Aneesh Kapil (born 3 August 1993) is an English first-class cricketer who has played for Worcestershire County Cricket Club and Surrey. A right-handed batsman and right-hand fast-medium pace bowler he made his first-class debut for Worcestershire against Sussex in August 2011.

County career
Kapil's first competitive appearance for Worcestershire came in a List A game against Yorkshire in May 2011. He scored 44 from 55 balls, ending up second top scorer for Worcestershire as they posted a disappointing 155. Kapil bowled 5 overs in the reply going for 21 in a seven wicket defeat. Kapil made his Twenty20 debut in June 2011 playing against Lancashire in an 8-run loss at Old Trafford.

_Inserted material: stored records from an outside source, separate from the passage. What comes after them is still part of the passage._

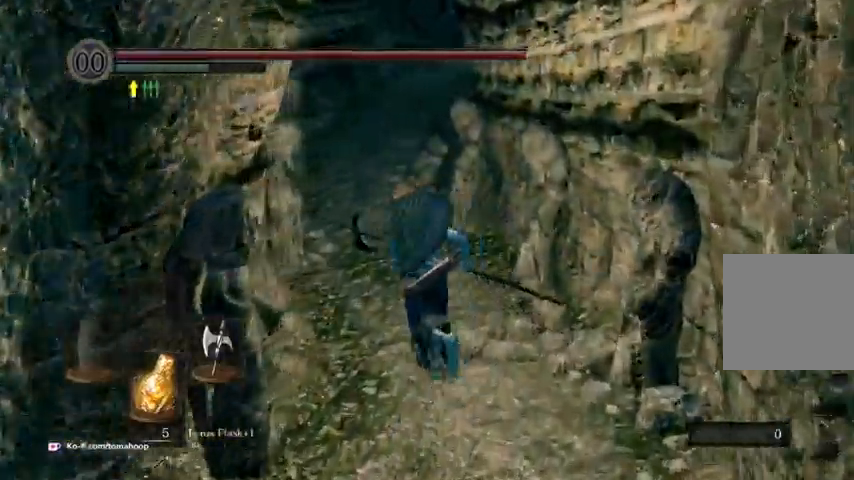
{"dt_ms": 500, "buttons": ["B"], "left_stick": "up", "right_stick": "down", "events": [[133, "right_stick", "down"]]}
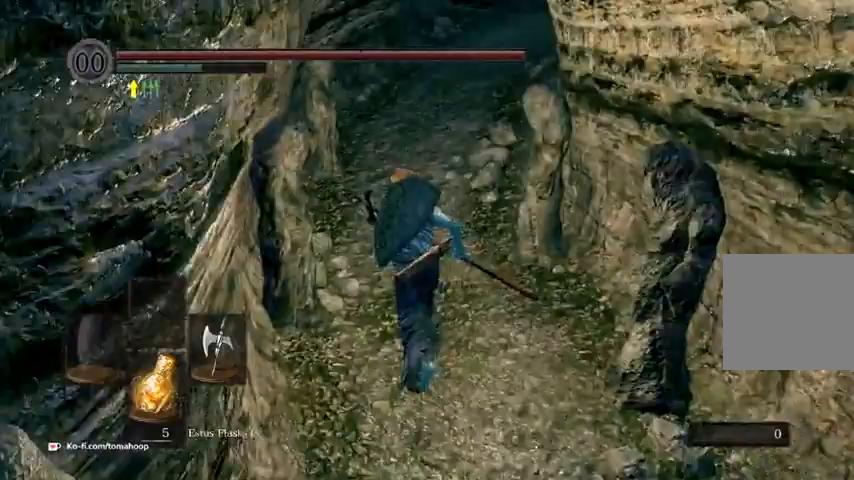
{"dt_ms": 500, "buttons": ["B"], "left_stick": "up", "right_stick": "down", "events": []}
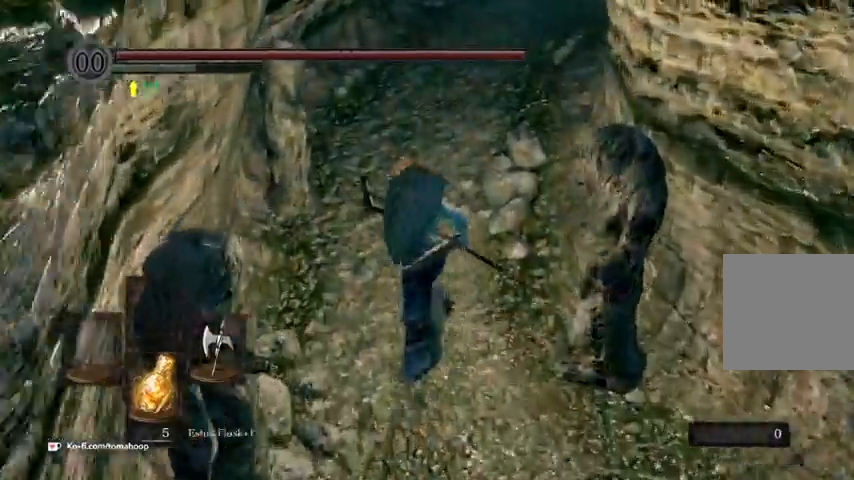
{"dt_ms": 1000, "buttons": ["B"], "left_stick": "up", "right_stick": "center"}
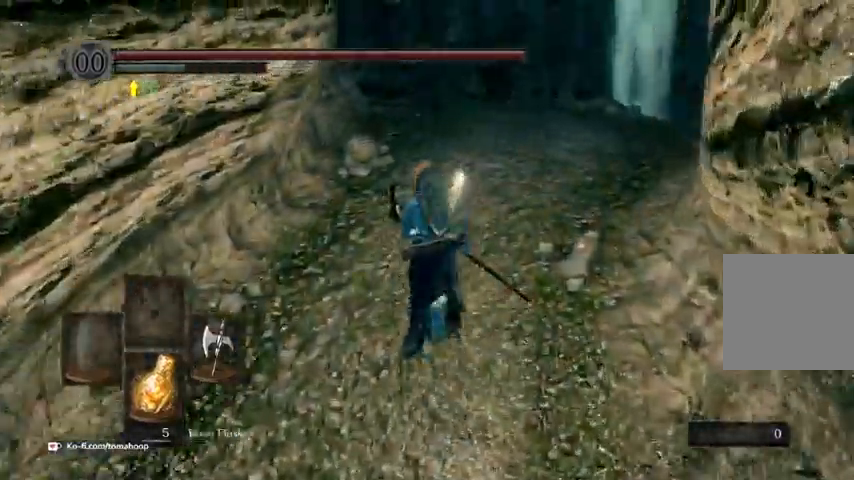
{"dt_ms": 500, "buttons": ["B"], "left_stick": "up", "right_stick": "center", "events": []}
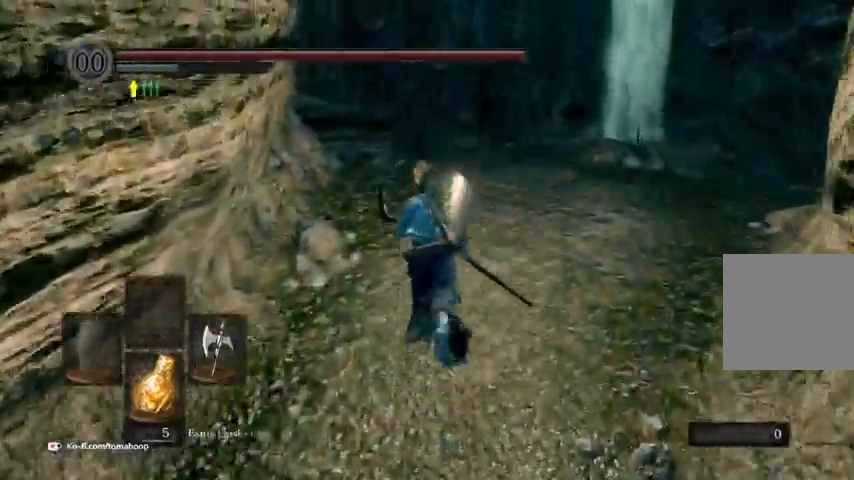
{"dt_ms": 500, "buttons": ["B"], "left_stick": "up", "right_stick": "center", "events": []}
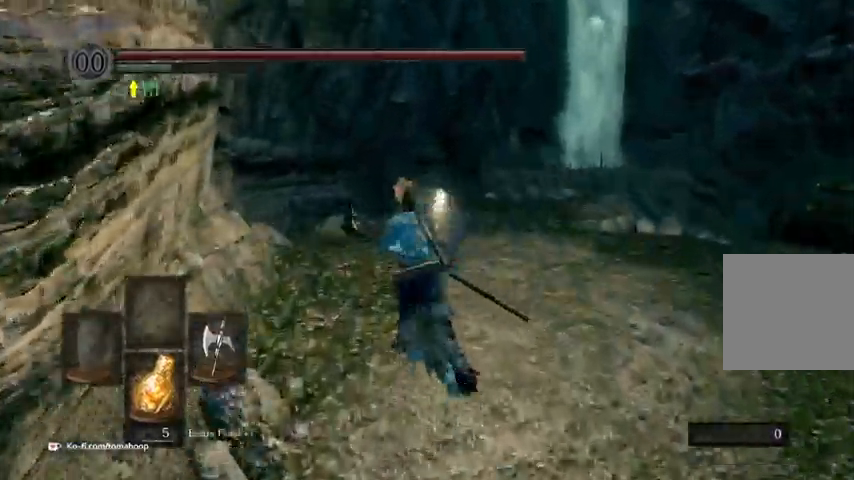
{"dt_ms": 500, "buttons": ["B"], "left_stick": "up", "right_stick": "center", "events": []}
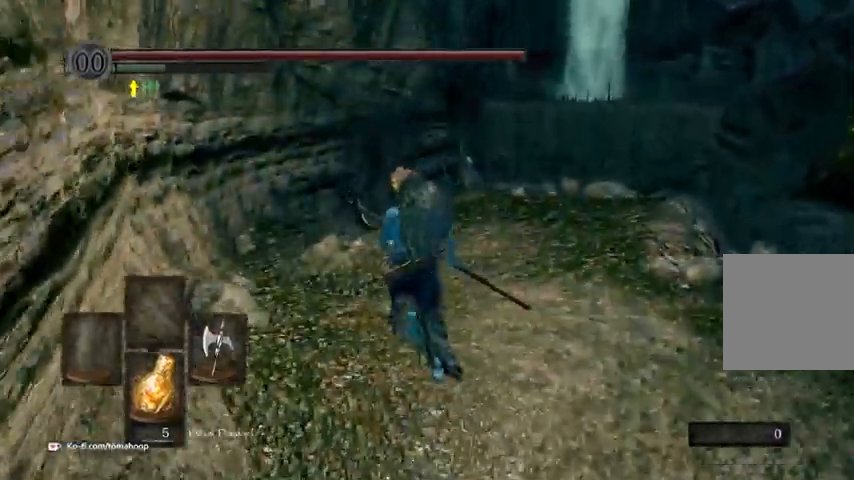
{"dt_ms": 500, "buttons": [], "left_stick": "up", "right_stick": "center", "events": [[300, "B", "up"]]}
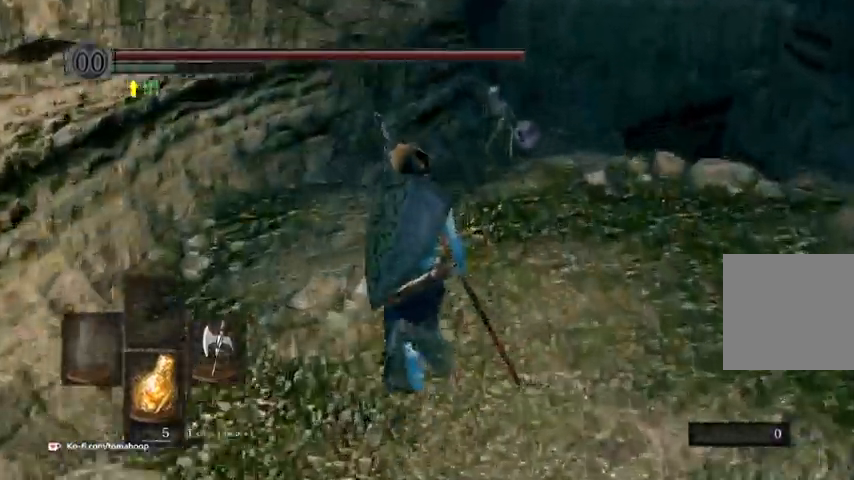
{"dt_ms": 500, "buttons": [], "left_stick": "up", "right_stick": "center", "events": []}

On 29 June 2011, Kapil played in a T20 match against Northamptonshire, Kapil claimed 3 wickets for 9 runs restricting Northamptonshire to 129 as Worcestershire won by 6 wickets. In July 2011, Kapil played in five youth one-day Internationals for England U-19. His best performances came in the second and fifth games. In the first Youth ODI Kapil starred with the ball taking 4 wickets for 36 as England won by six wickets. In the fifth ODI, Kapil scored 54 runs from 45 balls in a one-wicket loss for England. Kapil played in a first-class match against Lancashire in August 2011; he took 3 wickets and scored 31 in the match as Worcestershire lost by 98 runs.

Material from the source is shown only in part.